Элли ощутила легкий спазм в животе, как случалось всегда при упоминании о ее предстоящей свадьбе, но она преодолела внезапно накатившую слабость.
— Девичьи купания неприемлемы для женщин нашего положения.
Элли прикусила губу, тут же осознав, что выразилась слишком высокопарно. Как языческие святочные гулянья предшествуют Рождеству, так и древненорвежский праздник жертвоприношения девственниц (переименованный в «девичьи купания», чтобы не раздражать церковь), уходивший корнями в те незапамятные времена, когда язычники бросали юных девственниц в море в жертву морскому божеству Эгиру, предшествовал Сретению, дню окончания рождественских каникул. Церковь смотрела неодобрительно на эти языческие обычаи, но не пыталась их запрещать. Возможно, потому, что отчетливо сознавала: любая попытка обречена на провал.

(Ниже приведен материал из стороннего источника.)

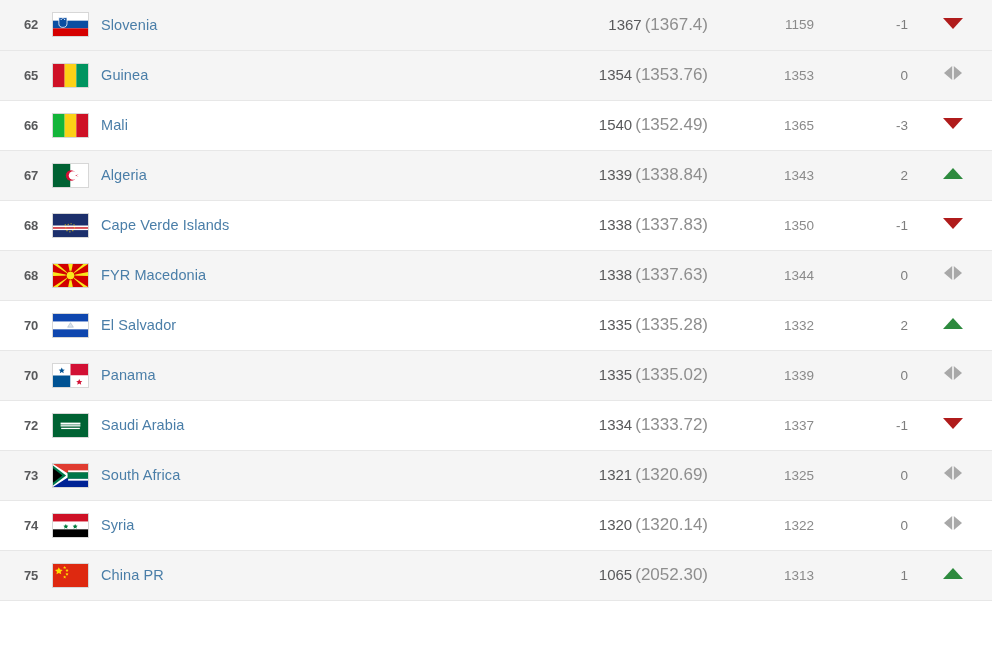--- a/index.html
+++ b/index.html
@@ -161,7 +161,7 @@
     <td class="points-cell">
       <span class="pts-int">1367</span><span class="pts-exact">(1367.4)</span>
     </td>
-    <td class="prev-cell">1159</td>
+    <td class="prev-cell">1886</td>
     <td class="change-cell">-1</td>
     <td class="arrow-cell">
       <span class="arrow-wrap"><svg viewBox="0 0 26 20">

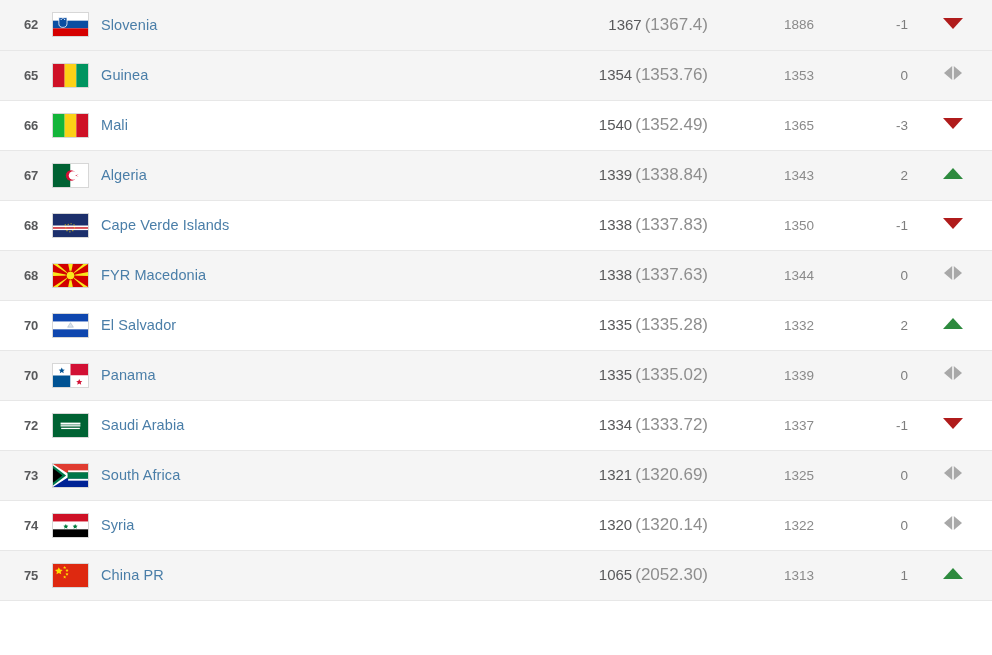--- a/index.html
+++ b/index.html
@@ -465,7 +465,7 @@
       <a href="#" class="team-link">China PR</a>
     </td>
     <td class="points-cell">
-      <span class="pts-int">1065</span><span class="pts-exact">(2052.30)</span>
+      <span class="pts-int">1029</span><span class="pts-exact">(2052.30)</span>
     </td>
     <td class="prev-cell">1313</td>
     <td class="change-cell">1</td>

Каждый год второго февраля в полночь местные девушки прыгали в ледяные воды моря, а затем стремительно плыли к берегу, где отогревались возле огромных костров (вместо сауны, которую использовали древние норвежцы). Девушку, которая дольше всех продержалась в холодной воде, объявляли Ледяной принцессой. Элли завоевывала корону последние три раза, пока участвовала в этих забавах. Уолтер обычно шутил, что она в родстве с тюленями, потому что холодная вода, судя по всему, ее не пугает.
— Раньше ты так не думала. — Мэтти покачала головой, сердито глядя на Элли как на незнакомку. — Я не понимаю. Прежде ты любила плавание и девичьи купания.
— Это было до того… — Элли осеклась и судорожно сглотнула, у нее внезапно перехватило горло. — Я была всего лишь девочкой. Теперь я осознала свою ответственность.
Мэтти ненадолго умолкла, а Элли снова занялась лежащими на кровати рулонами тканей, которым предстояло превратиться в платья для ее новой жизни в Англии при дворе короля Эдуарда в качестве жены его прежнего зятя, Ральфа де Монтермера.
— Это несправедливо, — тихо сказала Мэтти. — Ты не единственная, кто по ним тоскует. Я тоже по ним горюю.
Лихорадка, пронесшаяся по залам замка Данлус два года назад смертоносным вихрем, унесла с собой не только их девятнадцатилетнего брата, но и мать, Маргарет, графиню Ольстер. У Элли, которой в то время исполнилось двадцать два, эта лихорадка отняла и кое-что еще — ее жизнерадостность и жажду жизни. Как старшая незамужняя дочь, Элли взяла на себя большую часть обязанностей матери, хозяйки замка. В том числе надзор за младшими братьями и сестрами.
Какой пример она им покажет, если полуодетая отправится резвиться в море?